Parashat Bo: amid the drama and death in Egypt God gives a glimmer of hope for feminism

When Moses wanted to warn of a plague that would affect every single family from the most powerful in the land to the most vulnerable and powerless, he chooses a telling analogy – he tells Pharaoh “and all the first-born in the land of Egypt shall die, from the first-born of Pharaoh that sits upon his throne, even to the first-born of the maid-servant that is behind the mill; and all the first-born of cattle.” (Exodus 11:5)

What do we learn from this? We learn that the normative belief of Moses and of Pharaoh is that the lowest of the low in Egyptian society was the shifcha – the female servant – in particular the one whose job was the physical labour of grinding the corn on the millstones.

In human society this woman who worked behind the millstones, completely unseen, and the product of whose work was the most critical and basic foodstuff – she was at the very bottom of the pile, only above the animal herds.

Midrash notices her – in Pesikta Rabbati (ch 17) we have the question why she should also become a victim of the tenth plague, losing her firstborn child like the rest of non-Israelite society, and unsurprisingly it enters the realm of apologetics, and an explanation supporting this position is devised :“because the children of the slave women were also enslaving the Israelites, and they were happy about their misfortune”

Even in the world of slaves it seems, there is no compassion for fellow sufferers, the hierarchy and the need to enslave others, is assumed.

She seems to me to be a paradigm for women’s work through the ages. She is barely noticed, hidden behind the millstones, her gender and her status as servant both contributing to her concealment. She is the definition of what society has constructed as “worthless”, even while she is doing work that is not only of real value but that is utterly necessary for the society to continue – grinding the flour for the bread is the work on which all other factors build. Women’s work has always been valued as less-than. Be it home making or child rearing, tending to the sick and to the elderly, in service to others or even if it is innovative and creative, society values it less, sees it as inferior. And sadly girls absorb this world view early –gender stereotypes seem to be functioning in children as young as six years old[i]

Yet the biblical text views the shifcha – the bondmaid – in Hebrew society differently – they are not so hidden from view. It seems that the shifcha is the name of the maid given directly to the women by their menfolk in order to help them in their lives.  Hagar is introduced as a shifcha belonging to Sarah (Gen 16:1) though she is called an amah when she has Abraham’s child.  Zilpah and Bilhah are similarly introduced as Shifchot when given by their father to Leah and Rachel on their marriages to Jacob. The shifcha helps her mistress fulfil her work – in these cases she goes so far as to provide children with the husband of her mistress, functioning as a surrogate. It is a status both lowly and without personal identity or autonomy and yet at the same time the shifcha is in the heart of the family, bearing children who are recognised and who will inherit. Her function is to support and build the status of her mistress and in so doing she will herself grow in status.

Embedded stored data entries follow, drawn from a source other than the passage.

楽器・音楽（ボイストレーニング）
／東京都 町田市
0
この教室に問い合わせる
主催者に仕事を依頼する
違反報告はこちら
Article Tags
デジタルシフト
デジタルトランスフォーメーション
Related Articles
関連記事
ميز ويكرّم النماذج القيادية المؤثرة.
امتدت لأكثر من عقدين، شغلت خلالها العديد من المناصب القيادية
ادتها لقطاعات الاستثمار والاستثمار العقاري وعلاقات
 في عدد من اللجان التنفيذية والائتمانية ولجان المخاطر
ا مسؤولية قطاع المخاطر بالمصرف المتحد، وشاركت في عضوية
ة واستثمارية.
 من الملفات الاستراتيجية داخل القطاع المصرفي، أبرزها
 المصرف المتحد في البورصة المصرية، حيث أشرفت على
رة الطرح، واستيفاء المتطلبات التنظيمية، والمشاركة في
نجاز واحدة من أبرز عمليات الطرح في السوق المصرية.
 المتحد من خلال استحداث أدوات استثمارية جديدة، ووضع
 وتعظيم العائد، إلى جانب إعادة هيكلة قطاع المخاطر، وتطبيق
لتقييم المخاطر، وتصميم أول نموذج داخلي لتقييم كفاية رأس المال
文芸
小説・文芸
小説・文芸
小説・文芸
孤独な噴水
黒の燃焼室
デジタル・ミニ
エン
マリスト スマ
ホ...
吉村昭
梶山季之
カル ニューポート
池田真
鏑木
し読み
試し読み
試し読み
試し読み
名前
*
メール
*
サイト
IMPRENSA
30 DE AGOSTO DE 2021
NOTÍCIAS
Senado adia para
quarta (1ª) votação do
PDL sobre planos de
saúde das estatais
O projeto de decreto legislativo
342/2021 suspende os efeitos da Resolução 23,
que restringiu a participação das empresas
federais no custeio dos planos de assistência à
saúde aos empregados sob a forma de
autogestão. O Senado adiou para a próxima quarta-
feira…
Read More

In the Ten Commandments the status of the servants (admittedly av’decha v’amat’cha) means they also do no work on Shabbat.  Their power may be low and their vulnerability great, but God notices them and cares for them.

And this may explain the disappearance from the text of these women described by Moses as the very lowest of Egyptian society.  For in the very next chapter when the plague he is warning about comes to pass we read “And it came to pass at midnight, that the Eternal smote all the firstborn in the land of Egypt, from the first-born of Pharaoh that sat on his throne to the first-born of the captive that was in the dungeon; and all the first-born of cattle.” (Exodus 12:29)

The shifcha who worked behind the mill has been replaced here by the captive in the dungeon. And we have to ask why. Is it that Moses got it wrong, that the shifcha was not quite at the bottom of the pile? Is it that the two groups, captives and maidservants, are essentially synonyms?

I don’t think Moses got it wrong, and I don’t think that the two groups fully equate – the imprisoned captive or the hard working servant woman. I have the feeling that God noticed when Moses issued his threat, God saw that these women who were unsung and uncared for but who worked for the society – in their case to feed them –did not deserve this total lack of respect that Pharaoh and Moses assumed. God didn’t buy into the idea that “women’s work” – the kind of work that creates and cooks the food, that ensures there is clean clothing and that the home is functioning and hygienic; the kind of work like cleaning offices when everyone else has gone home or visiting the sick or elderly and helping with their basic needs – God sees the value even when sometimes society doesn’t.

When Moses and Pharaoh demonstrate that they do not see the women because the society in which they lived do not see the women, God has a little extra lesson to give. The story is dramatic, the tenth plague particularly cruel and unfair leading us to much soul searching about what kind of a God could behave like this – but the glimmer of fairness and valuing of someone shows through as God subtly shifts from the warning to the action. And it makes me see a God working in a patriarchal context but refusing to be bound by it.

[i] Bian, L., Leslie, S. J., & Cimpian, A. (2017). Gender stereotypes about intellectual ability emerge early and influence children’s interests. Science, 355(6323), 389–391.